Sánchez, fiel a su instinto de superviviente, también abordó el episodio de Delcy Rodríguez, la vicepresidenta venezolana que aterrizó en Madrid en 2020 pese a tener prohibida la entrada en la Unión Europea. El presidente alegó desconocimiento: dijo que no sabía de la visita, que fue José Luis Ábalos quien la gestionó, y que en cualquier caso el contacto fue “ordinario”. Lo extraordinario, sin embargo, es que un presidente del Gobierno español considere “habitual” que altos cargos extranjeros lleguen al país sin su conocimiento. Pero en el manual de Sánchez, lo improbable siempre acaba sonando inevitable.
Aun así, su tono no fue el de un hombre acorralado, sino el de un político que se siente cómodo en el fango. Sánchez entiende el barro como parte del paisaje. Mientras la oposición busca erosionar su credibilidad con acusaciones morales, él convierte cada embate en una prueba de resistencia personal.

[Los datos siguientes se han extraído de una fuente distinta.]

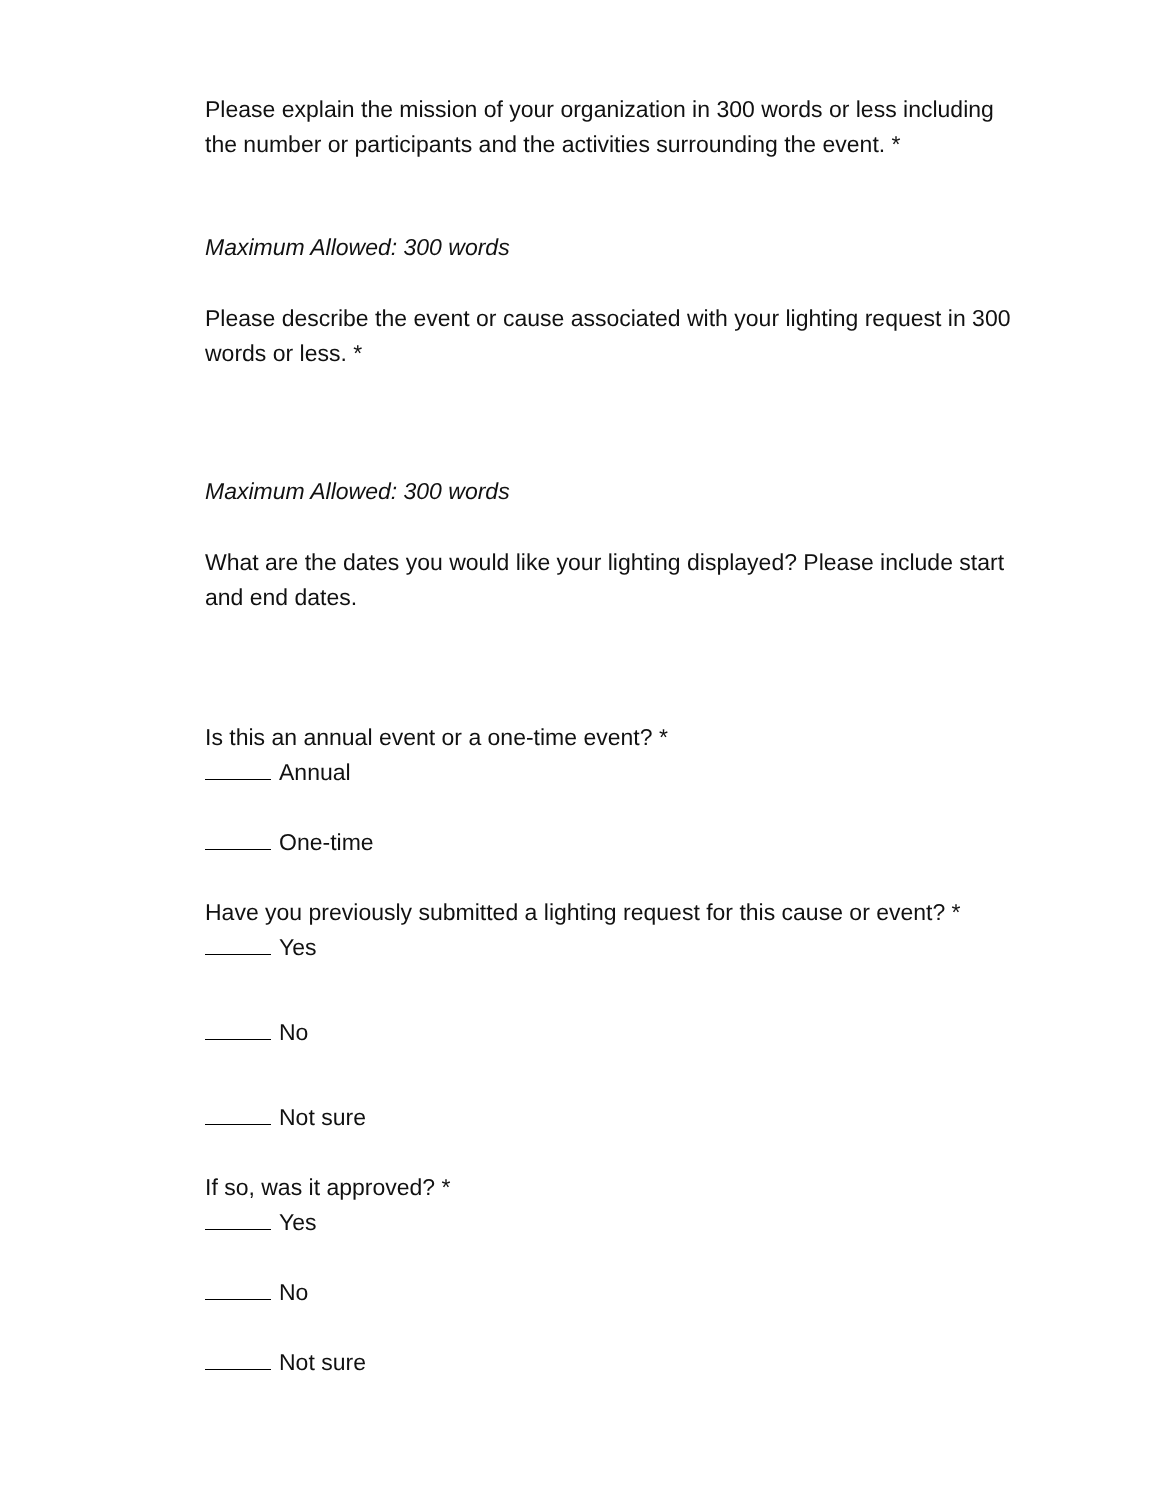Please explain the mission of your organization in 300 words or less including the number or participants and the activities surrounding the event. *
Maximum Allowed: 300 words
Please describe the event or cause associated with your lighting request in 300 words or less. *
Maximum Allowed: 300 words
What are the dates you would like your lighting displayed? Please include start and end dates.
Is this an annual event or a one-time event? *
Annual
One-time
Have you previously submitted a lighting request for this cause or event? *
Yes
No
Not sure
If so, was it approved? *
Yes
No
Not sure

De ahí su insistencia en recordar que ha sido “el presidente que más ha comparecido en las Cortes Generales”, como si la cantidad de explicaciones compensara su contenido.

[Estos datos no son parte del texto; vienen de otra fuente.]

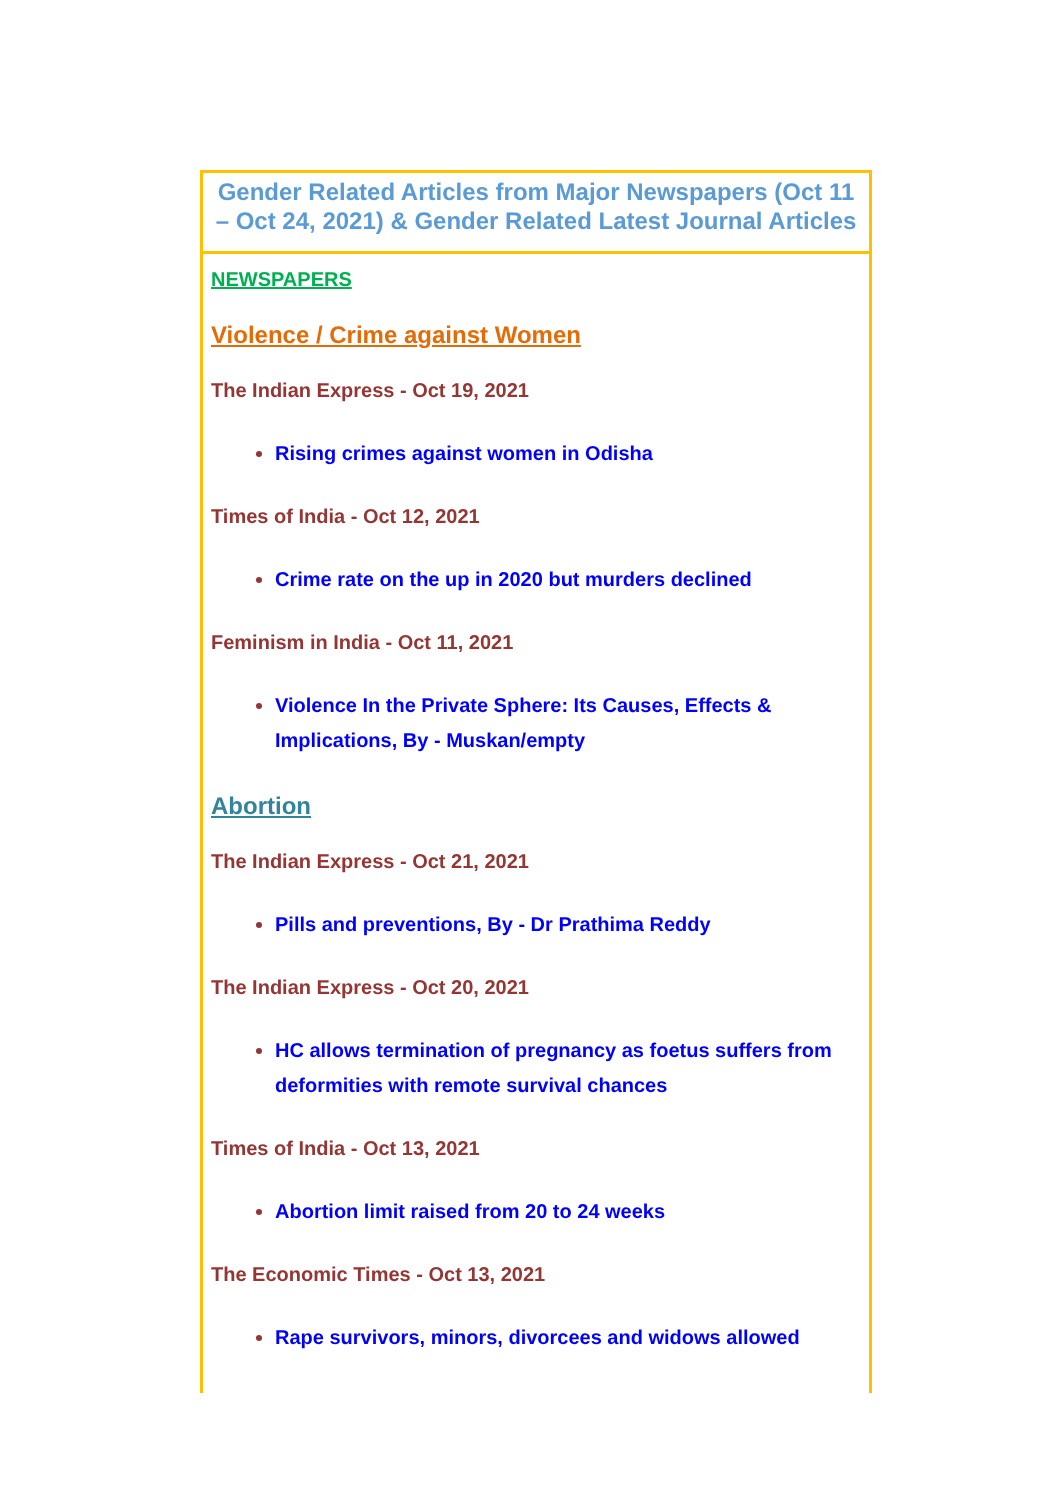| Gender Related Articles from Major Newspapers (Oct 11 – Oct 24, 2021) & Gender Related Latest Journal Articles |
| NEWSPAPERS Violence / Crime against Women The Indian Express - Oct 19, 2021 Rising crimes against women in Odisha Times of India - Oct 12, 2021 Crime rate on the up in 2020 but murders declined Feminism in India - Oct 11, 2021 Violence In the Private Sphere: Its Causes, Effects & Implications, By - Muskan/empty Abortion The Indian Express - Oct 21, 2021 Pills and preventions, By - Dr Prathima Reddy The Indian Express - Oct 20, 2021 HC allows termination of pregnancy as foetus suffers from deformities with remote survival chances Times of India - Oct 13, 2021 Abortion limit raised from 20 to 24 weeks The Economic Times - Oct 13, 2021 Rape survivors, minors, divorcees and widows allowed |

El resultado es un extraño equilibrio: un gobierno que sobrevive al descrédito y una oposición que se alimenta de él. En España, el poder se ha vuelto una forma de resistencia emocional más que de gestión pública. La sesión del Senado no reveló nada nuevo sobre el “caso Koldo” ni sobre Begoña Gómez; sí mostró, una vez más, el paisaje de una democracia fatigada donde cada institución es escenario de una guerra narrativa sin fin.
Sánchez seguirá repitiendo que todo es una conspiración y que la historia le absolverá; el PP insistirá en que el país vive bajo un régimen clientelar; y los votantes, atrapados entre la incredulidad y el hastío, seguirán viendo cómo la rendición de cuentas se convierte en espectáculo. La política española, al fin y al cabo, ya no se mide por la verdad, sino por la capacidad de cada bando para imponer su versión del escándalo.
En eso, Pedro Sánchez ha demostrado ser un maestro consumado: un político que convierte cada acusación en argumento, cada comisión en escenario, y cada crisis en oportunidad para reforzar su relato. No se trata de limpiar su nombre, sino de sobrevivir al juicio público. Y en esa disciplina, pocos lo superan.